Your objective: Drop every picture. Then return, exactly, the lines from the beginning of the listing below through the one containing "the sea… We wanted to shoot something".

-- Opening Marker --

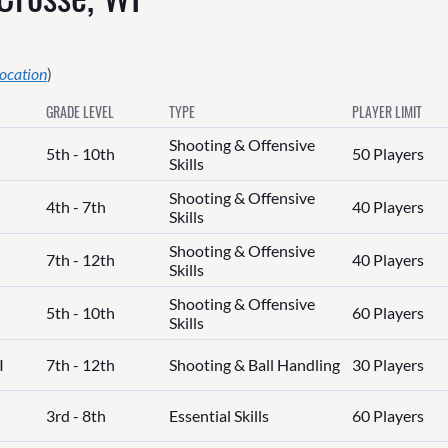
location
)
GRADE LEVEL
TYPE
PLAYER LIMIT
Shooting & Offensive
5th - 10th
50 Players
Skills
Shooting & Offensive
4th - 7th
40 Players
Skills
Shooting & Offensive
7th - 12th
40 Players
Skills
Shooting & Offensive
5th - 10th
60 Players
Skills
I
7th - 12th
Shooting & Ball Handling
30 Players
3rd - 8th
Essential Skills
60 Players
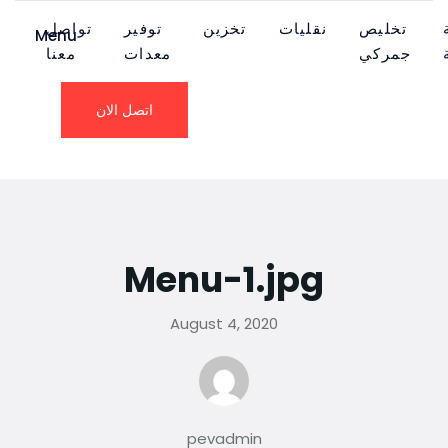
تواصل
توفير
تخزين
نقليات
تخليص
Menu
معنا
معدات
جمركي
اتصل الان
Menu-1.jpg
August 4, 2020
pevadmin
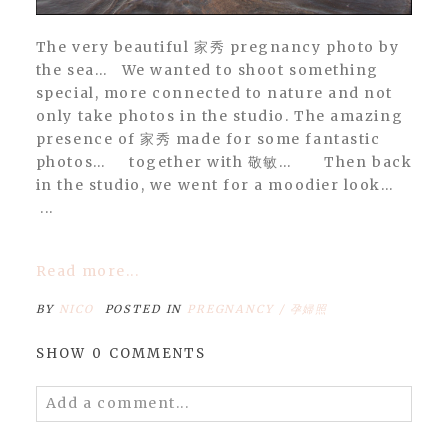
The very beautiful 家秀 pregnancy photo by
the sea… We wanted to shoot something
special, more connected to nature and not
only take photos in the studio. The amazing
presence of 家秀 made for some fantastic
photos… together with 敬敏… Then back
in the studio, we went for a moodier look…
...
Read more...
BY
NICO
POSTED IN
PREGNANCY / 孕婦照
SHOW
0 COMMENTS
Add a comment...
Your email is
never
published or shared.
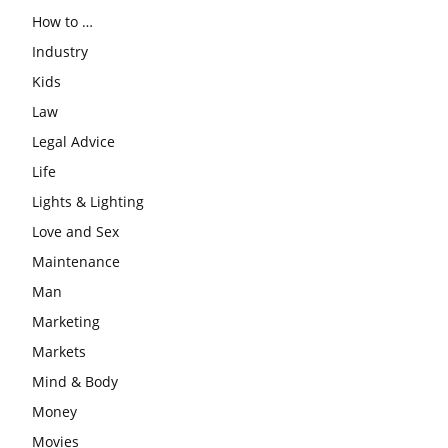
How to …
Industry
Kids
Law
Legal Advice
Life
Lights & Lighting
Love and Sex
Maintenance
Man
Marketing
Markets
Mind & Body
Money
Movies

-- Closing Marker --

Completed exercise:
location
)
GRADE LEVEL
TYPE
PLAYER LIMIT
Shooting & Offensive
5th - 10th
50 Players
Skills
Shooting & Offensive
4th - 7th
40 Players
Skills
Shooting & Offensive
7th - 12th
40 Players
Skills
Shooting & Offensive
5th - 10th
60 Players
Skills
I
7th - 12th
Shooting & Ball Handling
30 Players
3rd - 8th
Essential Skills
60 Players
تواصل
توفير
تخزين
نقليات
تخليص
Menu
معنا
معدات
جمركي
اتصل الان
Menu-1.jpg
August 4, 2020
pevadmin
The very beautiful 家秀 pregnancy photo by
the sea… We wanted to shoot something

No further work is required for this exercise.